Civil construction, which created an average 200,000 jobs per year from 2010 to 2013, has added just 18,000 net jobs over the past 12 months, as the country’s biggest developers scale back new projects due to weak demand.
In Bahia and Pernambuco, the biggest states in the northeastern stronghold of the Workers’ Party, construction companies have cut over 14,000 jobs this year.
New project launches by homebuilders in the second quarter, a leading indicator for construction jobs, fell 25 percent from a year earlier, according to JPMorgan Securities analysts.
“There is no outlook for improved hiring among builders by the end of the year,” said economist Danilo Garcia of national industry group CNI, which runs a monthly construction survey.
Public concessions of ports, roads and railways, Rousseff’s big bet for an economic rebound this year, have failed to pick up the slack from a weaker housing market, Garcia noted.
In Rio de Janeiro, the site of public works projects ahead of the 2016 Olympic Games, builders cut loose 2,500 workers in July.

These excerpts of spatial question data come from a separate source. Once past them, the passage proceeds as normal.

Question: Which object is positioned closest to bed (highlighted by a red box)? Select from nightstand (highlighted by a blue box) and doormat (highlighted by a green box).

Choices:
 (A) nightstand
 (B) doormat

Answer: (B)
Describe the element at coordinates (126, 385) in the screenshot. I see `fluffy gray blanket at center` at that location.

Even in industries where Rousseff has been pouring on fiscal stimulus for years, the tide is turning at the worst moment for her politically.
The auto industry, which contributes a fifth of Brazil’s industrial output, has enjoyed tax breaks and cheap credit under Rousseff but cut its workforce by nearly 5 percent from January to July as domestic demand dried up and exports tumbled.

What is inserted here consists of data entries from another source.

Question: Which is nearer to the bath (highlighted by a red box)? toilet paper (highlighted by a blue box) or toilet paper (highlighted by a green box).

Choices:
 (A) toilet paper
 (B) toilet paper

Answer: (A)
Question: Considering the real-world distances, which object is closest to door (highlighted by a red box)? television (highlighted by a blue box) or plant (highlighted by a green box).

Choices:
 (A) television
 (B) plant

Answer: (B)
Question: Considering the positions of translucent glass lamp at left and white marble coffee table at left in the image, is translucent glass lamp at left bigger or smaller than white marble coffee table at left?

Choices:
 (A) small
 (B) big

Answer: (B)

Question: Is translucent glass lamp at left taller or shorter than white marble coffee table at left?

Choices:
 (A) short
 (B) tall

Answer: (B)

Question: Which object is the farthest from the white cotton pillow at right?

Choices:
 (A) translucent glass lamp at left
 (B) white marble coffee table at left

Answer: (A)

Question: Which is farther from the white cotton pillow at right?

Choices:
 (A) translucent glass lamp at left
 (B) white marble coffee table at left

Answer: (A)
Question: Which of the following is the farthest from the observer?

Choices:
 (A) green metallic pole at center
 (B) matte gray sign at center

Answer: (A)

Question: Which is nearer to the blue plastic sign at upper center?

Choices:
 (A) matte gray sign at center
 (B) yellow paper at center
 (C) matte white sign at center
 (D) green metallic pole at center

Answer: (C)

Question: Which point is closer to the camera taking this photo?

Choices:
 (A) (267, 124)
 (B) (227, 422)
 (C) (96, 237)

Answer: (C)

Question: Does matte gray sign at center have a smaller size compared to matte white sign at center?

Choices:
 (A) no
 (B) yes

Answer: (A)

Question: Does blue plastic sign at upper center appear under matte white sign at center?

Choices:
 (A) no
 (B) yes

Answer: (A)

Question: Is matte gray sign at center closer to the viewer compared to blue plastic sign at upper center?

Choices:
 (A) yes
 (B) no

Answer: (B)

Carmakers from Volkswagen AG to PSA Peugeot Citroen have trimmed payrolls with paid leave and employee buyouts as they idle assembly lines.
Some workers are putting up a fight.
A metalworkers union has challenged General Motors Co over what they call a plan to furlough as many as 1,000 jobs at a plant 60 miles (100 km) outside of Sao Paulo. GM has promised not to permanently cut those workers for 10 months, but union leaders warn it is a plan to eliminate jobs.
GM said the measure is aimed at adjusting production levels to weaker demand from Brazilian consumers.
Government officials who extended tax breaks for automakers in June said the companies had agreed to avoid mass layoffs, but Antonio Ferreira de Barros, the head of the union in Sao Jose dos Campos, said verbal agreements had not prevented job cuts.
“Even with all these incentives, President Dilma didn’t have the courage to protect our jobs,” said Barros. “If the company doesn’t back down, we’re planning marches, strikes, protests in Brasilia. We’ll follow her campaign all over the country until we get her attention.”